§ Task statement:
Copy everything from the start of the records down to the line with "منوی محصولات", with both ends included, keeping each line the same.

§ Supplied information:
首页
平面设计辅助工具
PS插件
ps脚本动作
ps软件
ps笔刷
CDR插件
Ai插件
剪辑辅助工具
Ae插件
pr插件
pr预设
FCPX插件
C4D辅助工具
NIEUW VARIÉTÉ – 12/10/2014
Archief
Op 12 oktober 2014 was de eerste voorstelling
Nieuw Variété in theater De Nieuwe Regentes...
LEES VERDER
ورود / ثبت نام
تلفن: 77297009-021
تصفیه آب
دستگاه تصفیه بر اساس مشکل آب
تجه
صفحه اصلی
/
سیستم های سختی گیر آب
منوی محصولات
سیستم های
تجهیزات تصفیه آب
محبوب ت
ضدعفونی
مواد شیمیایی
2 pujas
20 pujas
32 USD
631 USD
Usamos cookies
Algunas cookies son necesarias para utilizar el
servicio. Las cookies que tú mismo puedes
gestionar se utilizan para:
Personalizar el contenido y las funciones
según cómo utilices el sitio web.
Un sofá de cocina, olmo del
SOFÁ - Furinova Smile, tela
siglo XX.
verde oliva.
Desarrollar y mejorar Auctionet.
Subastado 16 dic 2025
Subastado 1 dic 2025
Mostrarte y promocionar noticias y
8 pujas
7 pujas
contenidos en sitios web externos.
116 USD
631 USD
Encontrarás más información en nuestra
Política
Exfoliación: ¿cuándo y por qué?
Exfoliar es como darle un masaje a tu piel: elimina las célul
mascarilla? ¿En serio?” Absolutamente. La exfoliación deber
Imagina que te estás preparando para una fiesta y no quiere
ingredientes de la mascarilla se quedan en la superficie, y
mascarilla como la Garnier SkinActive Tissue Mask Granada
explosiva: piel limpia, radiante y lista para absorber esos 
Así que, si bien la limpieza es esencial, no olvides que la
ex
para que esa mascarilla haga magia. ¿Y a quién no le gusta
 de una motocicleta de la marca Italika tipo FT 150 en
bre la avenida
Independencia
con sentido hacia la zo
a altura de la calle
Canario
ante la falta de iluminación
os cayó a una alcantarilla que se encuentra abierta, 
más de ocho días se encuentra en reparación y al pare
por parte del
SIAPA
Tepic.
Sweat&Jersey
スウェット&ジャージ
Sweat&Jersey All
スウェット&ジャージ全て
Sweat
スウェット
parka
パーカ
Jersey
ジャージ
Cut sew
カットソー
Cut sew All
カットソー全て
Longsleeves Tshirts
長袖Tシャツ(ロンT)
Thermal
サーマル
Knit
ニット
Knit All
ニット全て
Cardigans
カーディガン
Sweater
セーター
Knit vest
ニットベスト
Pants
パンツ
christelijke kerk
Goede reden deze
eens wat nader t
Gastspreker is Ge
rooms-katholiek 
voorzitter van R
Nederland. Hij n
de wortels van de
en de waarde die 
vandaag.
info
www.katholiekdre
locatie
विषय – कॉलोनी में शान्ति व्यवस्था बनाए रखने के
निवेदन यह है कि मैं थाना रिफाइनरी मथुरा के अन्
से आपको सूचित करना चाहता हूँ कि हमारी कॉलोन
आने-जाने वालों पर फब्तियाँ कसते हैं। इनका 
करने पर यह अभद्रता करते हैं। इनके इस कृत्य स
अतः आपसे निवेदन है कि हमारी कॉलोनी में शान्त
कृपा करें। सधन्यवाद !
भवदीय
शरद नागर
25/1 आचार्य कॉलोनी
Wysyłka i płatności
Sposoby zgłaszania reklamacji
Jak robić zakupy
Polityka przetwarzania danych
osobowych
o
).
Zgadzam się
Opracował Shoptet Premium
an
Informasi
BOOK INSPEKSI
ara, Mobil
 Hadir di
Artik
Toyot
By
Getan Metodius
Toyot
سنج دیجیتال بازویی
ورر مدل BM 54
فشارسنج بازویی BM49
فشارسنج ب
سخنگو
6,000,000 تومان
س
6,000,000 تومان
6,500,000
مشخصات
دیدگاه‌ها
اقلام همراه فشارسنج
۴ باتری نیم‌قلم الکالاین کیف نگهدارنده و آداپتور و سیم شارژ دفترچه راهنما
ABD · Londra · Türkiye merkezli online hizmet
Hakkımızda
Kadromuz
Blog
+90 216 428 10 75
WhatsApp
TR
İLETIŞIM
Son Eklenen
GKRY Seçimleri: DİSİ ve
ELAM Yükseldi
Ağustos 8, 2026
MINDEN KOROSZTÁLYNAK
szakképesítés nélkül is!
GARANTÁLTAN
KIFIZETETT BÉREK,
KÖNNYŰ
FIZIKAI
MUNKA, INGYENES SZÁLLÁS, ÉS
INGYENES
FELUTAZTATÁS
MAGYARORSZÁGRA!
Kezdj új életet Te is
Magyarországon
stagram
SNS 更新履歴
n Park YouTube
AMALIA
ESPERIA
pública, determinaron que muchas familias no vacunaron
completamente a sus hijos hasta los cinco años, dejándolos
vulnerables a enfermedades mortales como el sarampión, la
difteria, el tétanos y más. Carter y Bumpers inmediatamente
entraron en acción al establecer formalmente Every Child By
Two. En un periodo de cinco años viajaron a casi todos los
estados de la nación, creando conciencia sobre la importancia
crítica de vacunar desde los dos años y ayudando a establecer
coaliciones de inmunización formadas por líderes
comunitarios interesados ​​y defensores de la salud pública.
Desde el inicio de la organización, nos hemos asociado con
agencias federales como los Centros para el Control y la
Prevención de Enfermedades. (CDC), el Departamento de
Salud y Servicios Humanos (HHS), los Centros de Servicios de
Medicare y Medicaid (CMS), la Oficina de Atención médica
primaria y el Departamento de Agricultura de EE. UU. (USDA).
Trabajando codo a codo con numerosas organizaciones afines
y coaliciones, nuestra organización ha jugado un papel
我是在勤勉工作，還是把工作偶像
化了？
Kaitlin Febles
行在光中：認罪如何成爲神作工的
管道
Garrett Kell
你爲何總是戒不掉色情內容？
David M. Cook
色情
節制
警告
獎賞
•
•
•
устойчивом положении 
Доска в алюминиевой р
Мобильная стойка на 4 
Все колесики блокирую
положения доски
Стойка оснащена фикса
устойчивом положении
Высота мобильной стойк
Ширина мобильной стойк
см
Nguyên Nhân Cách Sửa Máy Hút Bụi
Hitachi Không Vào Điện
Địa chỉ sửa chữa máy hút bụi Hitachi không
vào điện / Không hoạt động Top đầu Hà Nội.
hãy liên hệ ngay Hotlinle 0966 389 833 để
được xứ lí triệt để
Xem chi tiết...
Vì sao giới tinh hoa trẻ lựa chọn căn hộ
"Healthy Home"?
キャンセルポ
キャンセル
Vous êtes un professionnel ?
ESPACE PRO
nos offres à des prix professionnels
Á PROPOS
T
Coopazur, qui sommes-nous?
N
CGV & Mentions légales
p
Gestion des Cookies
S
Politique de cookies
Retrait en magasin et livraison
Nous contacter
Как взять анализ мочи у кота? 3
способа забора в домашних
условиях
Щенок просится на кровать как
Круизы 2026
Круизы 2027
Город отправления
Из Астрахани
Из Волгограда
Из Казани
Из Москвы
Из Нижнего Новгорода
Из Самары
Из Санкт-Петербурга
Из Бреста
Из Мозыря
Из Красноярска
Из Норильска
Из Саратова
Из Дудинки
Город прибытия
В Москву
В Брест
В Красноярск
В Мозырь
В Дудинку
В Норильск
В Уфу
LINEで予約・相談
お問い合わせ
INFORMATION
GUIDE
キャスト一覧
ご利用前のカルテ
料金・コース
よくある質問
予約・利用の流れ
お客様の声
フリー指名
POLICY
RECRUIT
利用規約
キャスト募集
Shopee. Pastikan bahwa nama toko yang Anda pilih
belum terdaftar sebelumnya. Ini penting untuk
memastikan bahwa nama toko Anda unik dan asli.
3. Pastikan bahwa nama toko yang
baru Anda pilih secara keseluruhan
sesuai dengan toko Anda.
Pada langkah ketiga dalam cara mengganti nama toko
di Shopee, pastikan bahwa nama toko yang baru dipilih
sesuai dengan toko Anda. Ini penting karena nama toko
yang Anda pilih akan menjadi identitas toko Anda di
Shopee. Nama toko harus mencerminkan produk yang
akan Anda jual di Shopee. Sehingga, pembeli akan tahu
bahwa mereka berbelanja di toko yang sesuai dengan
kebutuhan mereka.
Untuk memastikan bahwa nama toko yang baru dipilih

§ Exercise output:
首页
平面设计辅助工具
PS插件
ps脚本动作
ps软件
ps笔刷
CDR插件
Ai插件
剪辑辅助工具
Ae插件
pr插件
pr预设
FCPX插件
C4D辅助工具
NIEUW VARIÉTÉ – 12/10/2014
Archief
Op 12 oktober 2014 was de eerste voorstelling
Nieuw Variété in theater De Nieuwe Regentes...
LEES VERDER
ورود / ثبت نام
تلفن: 77297009-021
تصفیه آب
دستگاه تصفیه بر اساس مشکل آب
تجه
صفحه اصلی
/
سیستم های سختی گیر آب
منوی محصولات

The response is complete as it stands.